"""
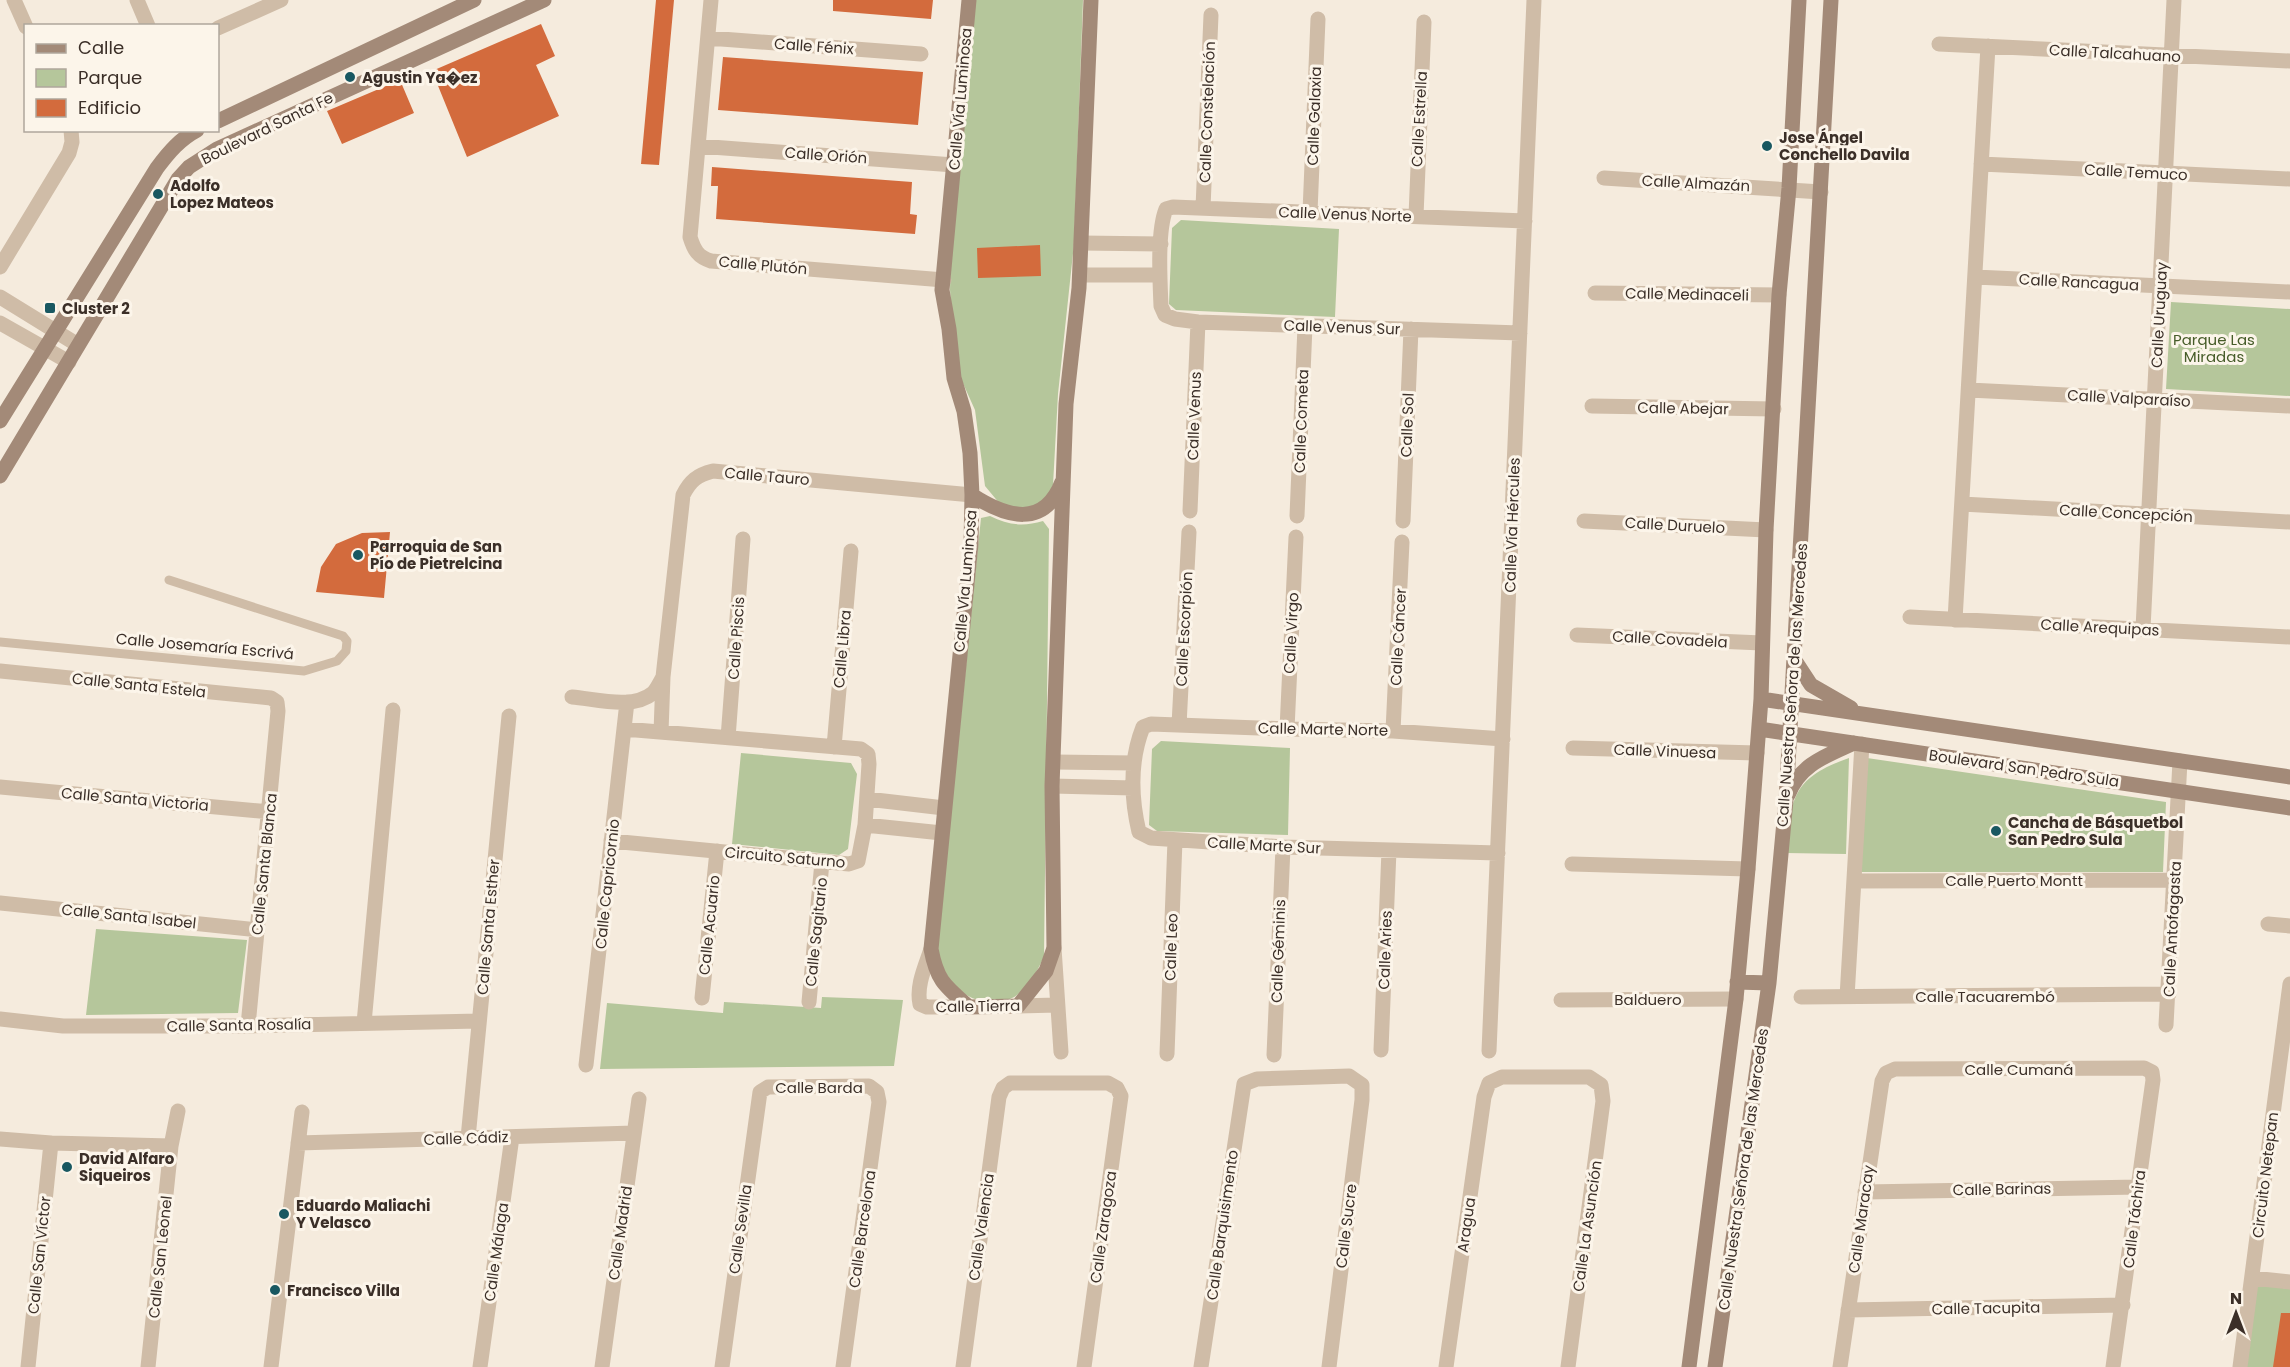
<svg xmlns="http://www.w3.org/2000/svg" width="2290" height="1367" font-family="Poppins,sans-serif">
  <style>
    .green { fill: #b5c69b }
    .building { fill: #d36b3d }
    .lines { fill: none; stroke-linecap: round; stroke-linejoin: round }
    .lane { stroke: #cfbca7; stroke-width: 9 }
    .street { stroke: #cfbca7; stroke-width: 15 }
    .secondary { stroke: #a38a78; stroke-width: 15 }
    .poi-dot { fill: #195861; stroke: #fcf5ea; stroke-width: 2 }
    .labels { text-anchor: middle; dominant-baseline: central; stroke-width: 6; stroke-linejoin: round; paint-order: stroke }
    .street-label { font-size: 15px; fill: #3b2f28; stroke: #fcf5ea }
    .poi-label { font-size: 15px; font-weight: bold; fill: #3b2f28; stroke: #fcf5ea; text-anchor: start }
    .park-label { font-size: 15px; fill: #465c29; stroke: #fcf5ea }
  </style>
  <rect width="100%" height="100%" fill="#f5ebdd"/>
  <!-- green -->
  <path class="green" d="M973,0H1083L1074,244L1058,394L1053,485L1047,499L1027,510L1000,504L985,486L975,410L957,370L950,290L951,240Z
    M1181,220L1339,229L1335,317L1176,310L1169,304L1172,228Z
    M2171,302L2290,309V396L2166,389Z
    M990,516C1008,525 1023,527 1043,521L1049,529L1044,957C1037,971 1030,985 1017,995C1011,1000 1002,1001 995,1002C963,1003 944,979 937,950L981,518Z
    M1161,741L1290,748L1288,835L1157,831L1149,825L1152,749Z
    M741,753L851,763L857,774L848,849L839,855L732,844Z
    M1849,758L1846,854L1786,853C1791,798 1792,778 1849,758Z
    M1867,758L2166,802L2163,872H1861Z
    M96,929L247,940L238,1013L86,1015Z
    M822,997L903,1000L894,1066L600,1069L607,1003L723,1013L724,1002L821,1008Z
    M2253,1284L2290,1289V1367H2242Z"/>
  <!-- building -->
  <path class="building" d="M656,0H674L659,165L641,164Z
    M833,0H933L931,19L833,11Z
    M541,24L555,56L536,65L559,116L467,157L432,71Z
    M723,57L923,72L918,125L718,110Z
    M400,80L414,113L342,144L327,111Z
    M712,167L912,182L910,214L917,215L915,234L716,219L718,186H711Z
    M1040,245L1041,276L978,278L977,248Z
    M390,532L384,598L316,592L321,567L336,544L362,533Z
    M2281,1313H2290V1367H2273Z"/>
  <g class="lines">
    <!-- lane -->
    <path class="lane" d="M0,642L304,671L337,661L346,651L347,641L343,636L169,580"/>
    <!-- street -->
    <path class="street" d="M14,0L26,27
      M137,0L148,26
      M711,0L690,237C694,250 698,257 711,261L944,280
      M218,28L281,0
      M708,38L921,54
      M1939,44L2290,61
      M698,146L954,165
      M1981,164L2290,179
      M1604,178L1821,192
      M1203,208L1211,15
      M1310,212L1318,19
      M1416,216L1424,22
      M1081,243L1161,244
      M0,267L69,153L72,142L71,130
      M1080,275H1160
      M1975,277L2290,292
      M1595,293L1779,295
      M0,297L78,345
      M0,323L69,362
      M1520,333L1198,322L1175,319L1165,315L1161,306C1160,281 1157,231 1166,209L1173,207L1525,221
      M1969,390L2290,406
      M1592,406L1774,409
      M1962,504L2290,522
      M1190,511L1198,322
      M1297,516L1305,326
      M1403,521L1411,329
      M1584,521L1766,530
      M1910,617L2290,637
      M1955,620L1988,46
      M2143,629L2174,0
      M1577,635L1762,643
      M0,671L271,698L277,702L278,711L248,1026
      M572,697C596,699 633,710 653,693C657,689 660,682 663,677L683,495C690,481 697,475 713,471L972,495
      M1179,725L1189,532
      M1287,729L1296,537
      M1393,731L1402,542
      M661,732L663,677
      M728,738L743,539
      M834,747L851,551
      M1573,748L1757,753
      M1054,762L1134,763
      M1052,786L1133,788
      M0,787L270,812
      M867,799L944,808
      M865,825L942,833
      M611,841L849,864L858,861L865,825L869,764L868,754L861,749L624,729
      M1498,853L1283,847L1151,838L1139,832C1131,798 1130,760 1143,727L1151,724L1287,729L1393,731L1503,739
      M1572,864L1748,869
      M1854,881L2174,880
      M0,903L258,930
      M2268,924L2290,926
      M1054,948L1061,1052
      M931,949C925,967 916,986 920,1004L927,1007H969
      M1801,997L2169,994
      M1847,997L1862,744
      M702,998L717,851
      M1561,1000L1736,999
      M809,1002L822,862
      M1018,1006L1057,1005
      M0,1019L63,1026H248L479,1021
      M364,1023L393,710
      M2166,1025L2180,761
      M1381,1050L1389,850
      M1489,1051L1534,0
      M1167,1054L1175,840
      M1274,1055L1283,847
      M586,1065L627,702
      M468,1138L509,716
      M0,1139L51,1143L171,1146
      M298,1143L634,1133
      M1865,1192L2138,1187
      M2252,1278L2290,1282
      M1848,1310L2123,1305
      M28,1367L51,1143
      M148,1367L171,1146L178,1111
      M271,1367L302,1112
      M480,1367L512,1137
      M602,1367L639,1099
      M722,1367L760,1092L768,1087L869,1086L877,1092L879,1102L843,1367
      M963,1367L999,1097L1003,1088L1010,1083H1108L1117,1088L1121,1096L1084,1367
      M1201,1367L1244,1084L1257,1079L1349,1076L1362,1085V1100L1329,1367
      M1446,1367L1484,1097L1489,1083L1502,1077H1589L1601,1085L1603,1101L1568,1367
      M1840,1367L1882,1081L1886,1073L1895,1069L2144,1068L2152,1072L2153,1080L2113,1367
      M2240,1367L2290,984"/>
    <!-- secondary -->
    <path class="secondary" d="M969,0L942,290L949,329L954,378L964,411L970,453L972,495L971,544L931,949C937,981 945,986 969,1007L1018,1006L1046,971L1054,948L1052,786L1066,404L1079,288L1091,0
      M218,121L474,0
      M0,421L157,168C169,152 180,139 197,130
      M0,476L178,179L189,167L217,149L544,0
      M972,495C1006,517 1044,529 1062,482
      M1794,659L1811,685L1851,708
      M1761,699L2290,777
      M1759,729L2290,808
      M1788,795C1800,764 1826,756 1854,743
      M1737,982L1769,983
      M1689,1367L1736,999L1748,869L1761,699L1766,530L1779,295L1789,188L1799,0
      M1715,1367L1769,983L1786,800L1831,0"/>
  </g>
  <!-- markers -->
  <g class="poi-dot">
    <circle cx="350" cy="77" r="6"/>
    <circle cx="1767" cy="146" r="6"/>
    <circle cx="158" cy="194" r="6"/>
    <rect x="44" y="302" width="12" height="12" rx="3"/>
    <circle cx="358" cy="555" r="6"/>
    <circle cx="1996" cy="831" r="6"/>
    <circle cx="67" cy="1167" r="6"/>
    <circle cx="284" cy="1214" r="6"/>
    <circle cx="275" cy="1290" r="6"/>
  </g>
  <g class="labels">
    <!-- street labels -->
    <g class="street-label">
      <text transform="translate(814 46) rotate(4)">Calle Fénix</text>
      <text transform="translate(2115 53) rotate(3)">Calle Talcahuano</text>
      <text transform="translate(960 99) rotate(-85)">Calle Vía Luminosa</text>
      <text transform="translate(1207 112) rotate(-88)">Calle Constelación</text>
      <text transform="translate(1314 116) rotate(-88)">Calle Galaxia</text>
      <text transform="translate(1419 119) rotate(-87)">Calle Estrella</text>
      <text transform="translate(267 128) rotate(-26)">Boulevard Santa Fe</text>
      <text transform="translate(826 155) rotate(4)">Calle Orión</text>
      <text transform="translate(2136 172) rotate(3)">Calle Temuco</text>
      <text transform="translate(1696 183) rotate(3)">Calle Almazán</text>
      <text transform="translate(1345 214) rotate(2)">Calle Venus Norte</text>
      <text transform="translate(763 265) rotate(5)">Calle Plutón</text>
      <text transform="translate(2079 282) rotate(3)">Calle Rancagua</text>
      <text transform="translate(1687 294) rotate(1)">Calle Medinaceli</text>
      <text transform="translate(2159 315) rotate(-87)">Calle Uruguay</text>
      <text transform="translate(1342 327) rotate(2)">Calle Venus Sur</text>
      <text transform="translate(2129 398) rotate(3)">Calle Valparaíso</text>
      <text transform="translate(1683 408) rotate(1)">Calle Abejar</text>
      <text transform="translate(1194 416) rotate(-88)">Calle Venus</text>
      <text transform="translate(1301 421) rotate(-88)">Calle Cometa</text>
      <text transform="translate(1407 425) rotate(-88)">Calle Sol</text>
      <text transform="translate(767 476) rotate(5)">Calle Tauro</text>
      <text transform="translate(2126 513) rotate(3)">Calle Concepción</text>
      <text transform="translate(1512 525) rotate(-88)">Calle Vía Hércules</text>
      <text transform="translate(1675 525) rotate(3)">Calle Duruelo</text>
      <text transform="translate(965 581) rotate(-85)">Calle Vía Luminosa</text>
      <text transform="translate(2100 627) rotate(3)">Calle Arequipas</text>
      <text transform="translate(1184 629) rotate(-87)">Calle Escorpión</text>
      <text transform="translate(1291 633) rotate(-87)">Calle Virgo</text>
      <text transform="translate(1398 637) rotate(-87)">Calle Cáncer</text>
      <text transform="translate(736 638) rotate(-86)">Calle Piscis</text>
      <text transform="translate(1670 639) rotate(3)">Calle Covadela</text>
      <text transform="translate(205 646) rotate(5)">Calle Josemaría Escrivá</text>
      <text transform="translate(842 649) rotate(-85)">Calle Libra</text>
      <text transform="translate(139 685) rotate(6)">Calle Santa Estela</text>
      <text transform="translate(1792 685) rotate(-86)">Calle Nuestra Señora de las Mercedes</text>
      <text transform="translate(1323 729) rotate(1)">Calle Marte Norte</text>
      <text transform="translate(1665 751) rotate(2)">Calle Vinuesa</text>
      <text transform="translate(2024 768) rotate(8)">Boulevard San Pedro Sula</text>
      <text transform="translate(135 799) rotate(5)">Calle Santa Victoria</text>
      <text transform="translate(1264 845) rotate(3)">Calle Marte Sur</text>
      <text transform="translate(785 857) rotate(5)">Circuito Saturno</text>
      <text transform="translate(264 864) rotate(-84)">Calle Santa Blanca</text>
      <text x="2014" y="880">Calle Puerto Montt</text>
      <text transform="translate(607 884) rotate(-84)">Calle Capricornio</text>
      <text transform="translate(129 916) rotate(6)">Calle Santa Isabel</text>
      <text transform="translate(709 925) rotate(-84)">Calle Acuario</text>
      <text transform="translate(488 927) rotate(-85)">Calle Santa Esther</text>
      <text transform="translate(2172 929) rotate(-87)">Calle Antofagasta</text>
      <text transform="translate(816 932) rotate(-84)">Calle Sagitario</text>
      <text transform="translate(1171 947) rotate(-88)">Calle Leo</text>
      <text transform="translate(1385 950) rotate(-88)">Calle Aries</text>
      <text transform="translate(1278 951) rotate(-88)">Calle Géminis</text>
      <text x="1985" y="996">Calle Tacuarembó</text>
      <text x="1648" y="999">Balduero</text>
      <text transform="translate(978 1006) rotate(-1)">Calle Tierra</text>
      <text transform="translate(239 1025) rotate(-1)">Calle Santa Rosalía</text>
      <text x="2019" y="1069">Calle Cumaná</text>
      <text x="819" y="1087">Calle Barda</text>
      <text transform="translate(466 1138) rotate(-2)">Calle Cádiz</text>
      <text transform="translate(1743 1169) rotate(-82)">Calle Nuestra Señora de las Mercedes</text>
      <text transform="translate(2265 1175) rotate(-83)">Circuito Netepan</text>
      <text transform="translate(2002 1189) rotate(-1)">Calle Barinas</text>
      <text transform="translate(1861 1219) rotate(-82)">Calle Maracay</text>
      <text transform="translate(2134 1219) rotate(-83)">Calle Táchira</text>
      <text transform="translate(1222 1225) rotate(-82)">Calle Barquisimento</text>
      <text transform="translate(1466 1225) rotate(-82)">Aragua</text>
      <text transform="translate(1346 1226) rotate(-83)">Calle Sucre</text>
      <text transform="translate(1587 1226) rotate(-82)">Calle La Asunción</text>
      <text transform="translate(981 1227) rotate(-82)">Calle Valencia</text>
      <text transform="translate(1103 1227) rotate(-82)">Calle Zaragoza</text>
      <text transform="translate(740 1229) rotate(-82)">Calle Sevilla</text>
      <text transform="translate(862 1229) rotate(-82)">Calle Barcelona</text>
      <text transform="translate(620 1233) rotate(-82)">Calle Madrid</text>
      <text transform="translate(496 1252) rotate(-82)">Calle Málaga</text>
      <text transform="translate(39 1255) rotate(-84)">Calle San Víctor</text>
      <text transform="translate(160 1257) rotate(-84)">Calle San Leonel</text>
      <text transform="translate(1986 1308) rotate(-1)">Calle Tacupita</text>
    </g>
    <!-- poi labels -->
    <g class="poi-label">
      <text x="362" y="77">Agustin Ya�ez</text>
      <text x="1779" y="137">Jose Ángel<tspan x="1779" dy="17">Conchello Davila</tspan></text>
      <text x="170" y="185">Adolfo<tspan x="170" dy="17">Lopez Mateos</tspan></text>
      <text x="62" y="308">Cluster 2</text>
      <text x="370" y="546">Parroquia de San<tspan x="370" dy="17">Pío de Pietrelcina</tspan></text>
      <text x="2008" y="822">Cancha de Básquetbol<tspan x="2008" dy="17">San Pedro Sula</tspan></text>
      <text x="79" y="1158">David Alfaro<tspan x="79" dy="17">Siqueiros</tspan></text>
      <text x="296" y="1205">Eduardo Maliachi<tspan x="296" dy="17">Y Velasco</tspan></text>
      <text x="287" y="1290">Francisco Villa</text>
    </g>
    <!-- park labels -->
    <g class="park-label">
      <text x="2214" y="339">Parque Las<tspan x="2214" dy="17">Miradas</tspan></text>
    </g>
  </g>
  <!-- legend -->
  <rect x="24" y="24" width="195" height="108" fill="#fcf5ea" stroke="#afa69c" stroke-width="1.5"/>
  <rect x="36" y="44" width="30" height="9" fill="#a38a78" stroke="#afa69c" stroke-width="1.5"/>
  <text x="78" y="54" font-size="18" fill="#3b2f28">Calle</text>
  <rect x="36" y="69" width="30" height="18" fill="#b5c69b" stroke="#afa69c" stroke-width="1.5"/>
  <text x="78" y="84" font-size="18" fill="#3b2f28">Parque</text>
  <rect x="36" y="99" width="30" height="18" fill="#d36b3d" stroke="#afa69c" stroke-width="1.5"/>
  <text x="78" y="114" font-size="18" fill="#3b2f28">Edificio</text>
  <!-- north arrow -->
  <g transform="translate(2236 1313)" stroke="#fcf5ea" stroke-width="4.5" paint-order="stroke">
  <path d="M0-4.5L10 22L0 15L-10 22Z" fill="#3b2f28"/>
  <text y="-9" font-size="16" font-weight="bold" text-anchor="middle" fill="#3b2f28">N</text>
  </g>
</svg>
"""
Only one stretch of the entries above is wanted: the lines from the one containing "M1955,620L1988,46" through the one containing "M218,121L474,0". Please reproduce it exactly.

- Reply
      M1955,620L1988,46
      M2143,629L2174,0
      M1577,635L1762,643
      M0,671L271,698L277,702L278,711L248,1026
      M572,697C596,699 633,710 653,693C657,689 660,682 663,677L683,495C690,481 697,475 713,471L972,495
      M1179,725L1189,532
      M1287,729L1296,537
      M1393,731L1402,542
      M661,732L663,677
      M728,738L743,539
      M834,747L851,551
      M1573,748L1757,753
      M1054,762L1134,763
      M1052,786L1133,788
      M0,787L270,812
      M867,799L944,808
      M865,825L942,833
      M611,841L849,864L858,861L865,825L869,764L868,754L861,749L624,729
      M1498,853L1283,847L1151,838L1139,832C1131,798 1130,760 1143,727L1151,724L1287,729L1393,731L1503,739
      M1572,864L1748,869
      M1854,881L2174,880
      M0,903L258,930
      M2268,924L2290,926
      M1054,948L1061,1052
      M931,949C925,967 916,986 920,1004L927,1007H969
      M1801,997L2169,994
      M1847,997L1862,744
      M702,998L717,851
      M1561,1000L1736,999
      M809,1002L822,862
      M1018,1006L1057,1005
      M0,1019L63,1026H248L479,1021
      M364,1023L393,710
      M2166,1025L2180,761
      M1381,1050L1389,850
      M1489,1051L1534,0
      M1167,1054L1175,840
      M1274,1055L1283,847
      M586,1065L627,702
      M468,1138L509,716
      M0,1139L51,1143L171,1146
      M298,1143L634,1133
      M1865,1192L2138,1187
      M2252,1278L2290,1282
      M1848,1310L2123,1305
      M28,1367L51,1143
      M148,1367L171,1146L178,1111
      M271,1367L302,1112
      M480,1367L512,1137
      M602,1367L639,1099
      M722,1367L760,1092L768,1087L869,1086L877,1092L879,1102L843,1367
      M963,1367L999,1097L1003,1088L1010,1083H1108L1117,1088L1121,1096L1084,1367
      M1201,1367L1244,1084L1257,1079L1349,1076L1362,1085V1100L1329,1367
      M1446,1367L1484,1097L1489,1083L1502,1077H1589L1601,1085L1603,1101L1568,1367
      M1840,1367L1882,1081L1886,1073L1895,1069L2144,1068L2152,1072L2153,1080L2113,1367
      M2240,1367L2290,984"/>
    <!-- secondary -->
    <path class="secondary" d="M969,0L942,290L949,329L954,378L964,411L970,453L972,495L971,544L931,949C937,981 945,986 969,1007L1018,1006L1046,971L1054,948L1052,786L1066,404L1079,288L1091,0
      M218,121L474,0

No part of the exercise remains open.